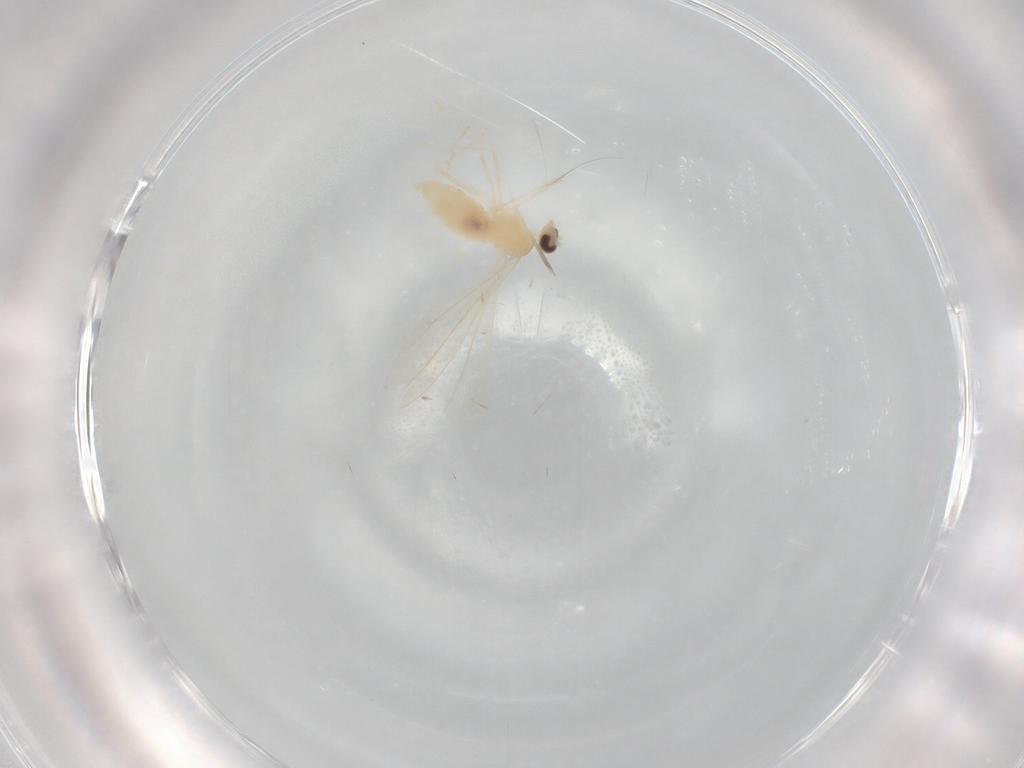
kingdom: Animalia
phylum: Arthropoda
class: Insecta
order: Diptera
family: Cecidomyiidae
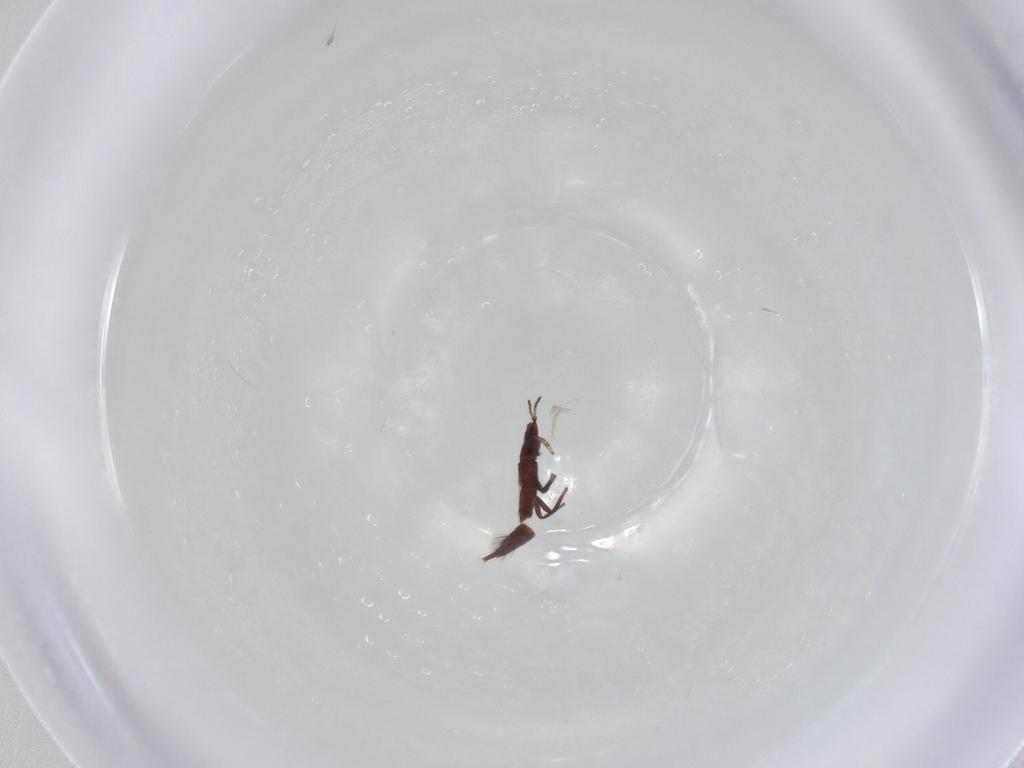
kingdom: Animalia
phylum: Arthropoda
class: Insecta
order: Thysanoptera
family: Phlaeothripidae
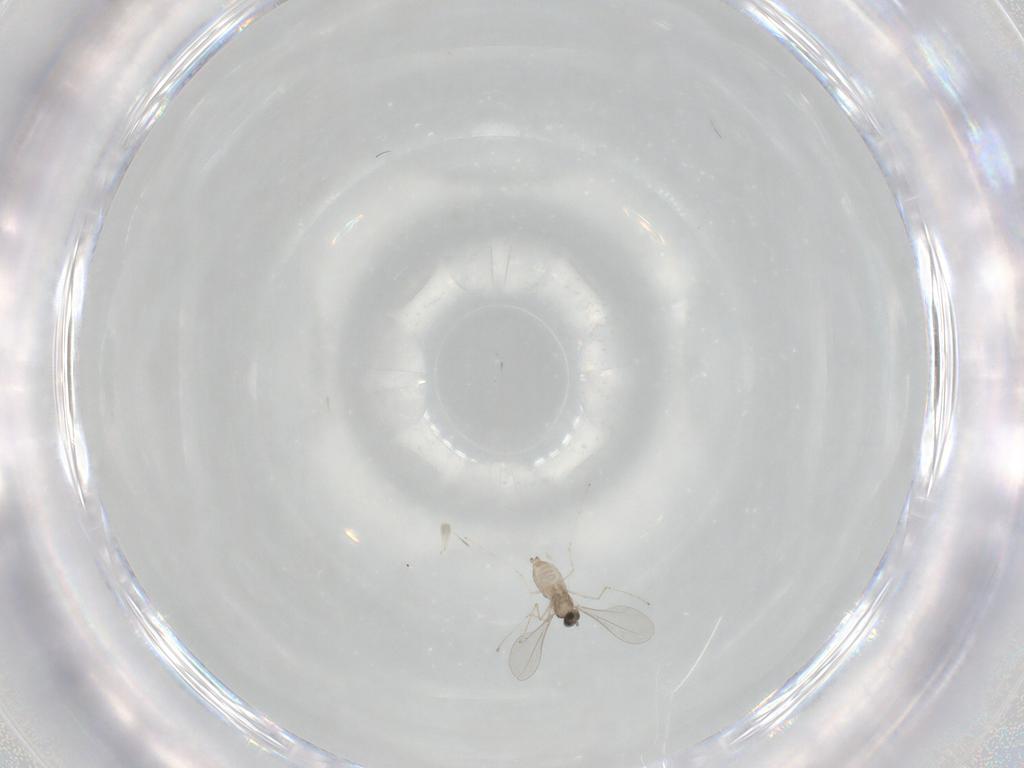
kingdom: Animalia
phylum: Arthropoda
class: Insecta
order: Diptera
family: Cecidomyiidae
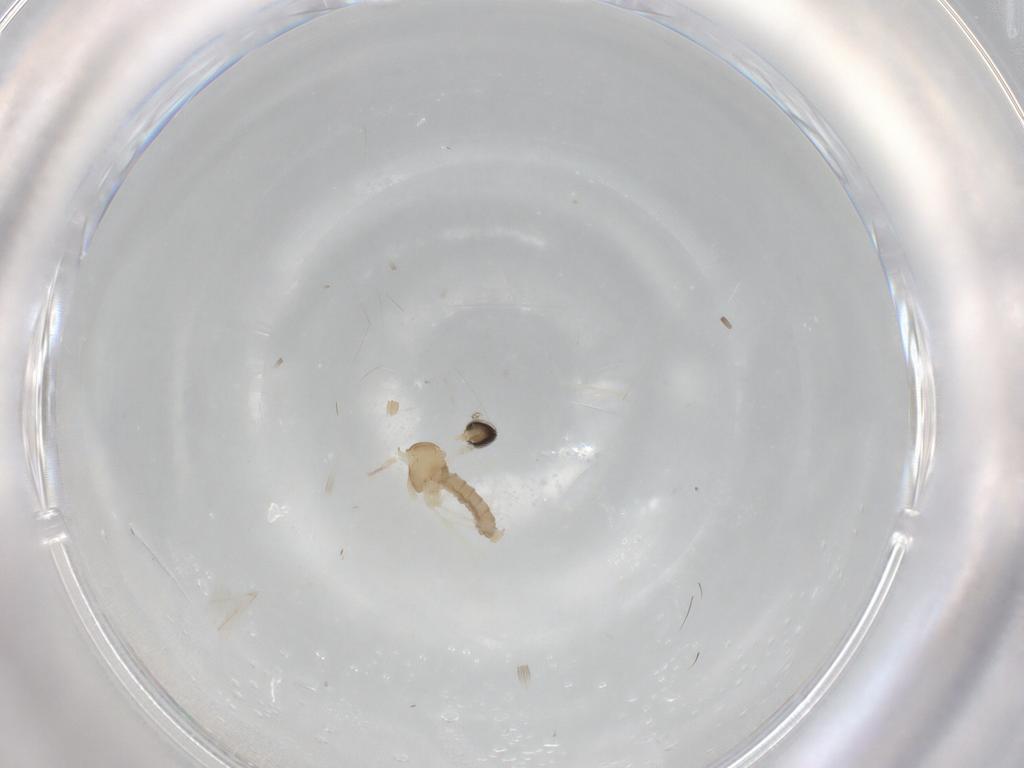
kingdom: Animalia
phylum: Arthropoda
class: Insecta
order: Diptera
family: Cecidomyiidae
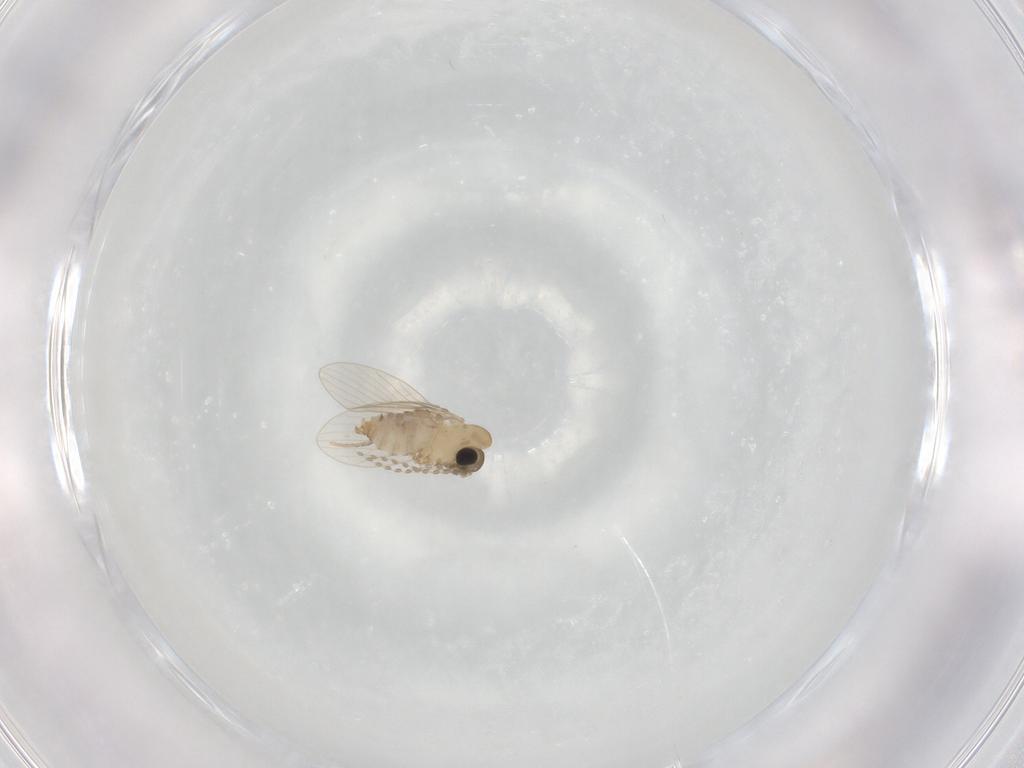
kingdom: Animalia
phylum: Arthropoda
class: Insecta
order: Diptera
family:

Task statement: Arrange every classification line in the material above as a single numbered list. Omit blank lines and the pictures.

Result of the exercise:
1. kingdom: Animalia
2. phylum: Arthropoda
3. class: Insecta
4. order: Diptera
5. family: Cecidomyiidae
6. kingdom: Animalia
7. phylum: Arthropoda
8. class: Insecta
9. order: Thysanoptera
10. family: Phlaeothripidae
11. kingdom: Animalia
12. phylum: Arthropoda
13. class: Insecta
14. order: Diptera
15. family: Cecidomyiidae
16. kingdom: Animalia
17. phylum: Arthropoda
18. class: Insecta
19. order: Diptera
20. family: Cecidomyiidae
21. kingdom: Animalia
22. phylum: Arthropoda
23. class: Insecta
24. order: Diptera
25. family:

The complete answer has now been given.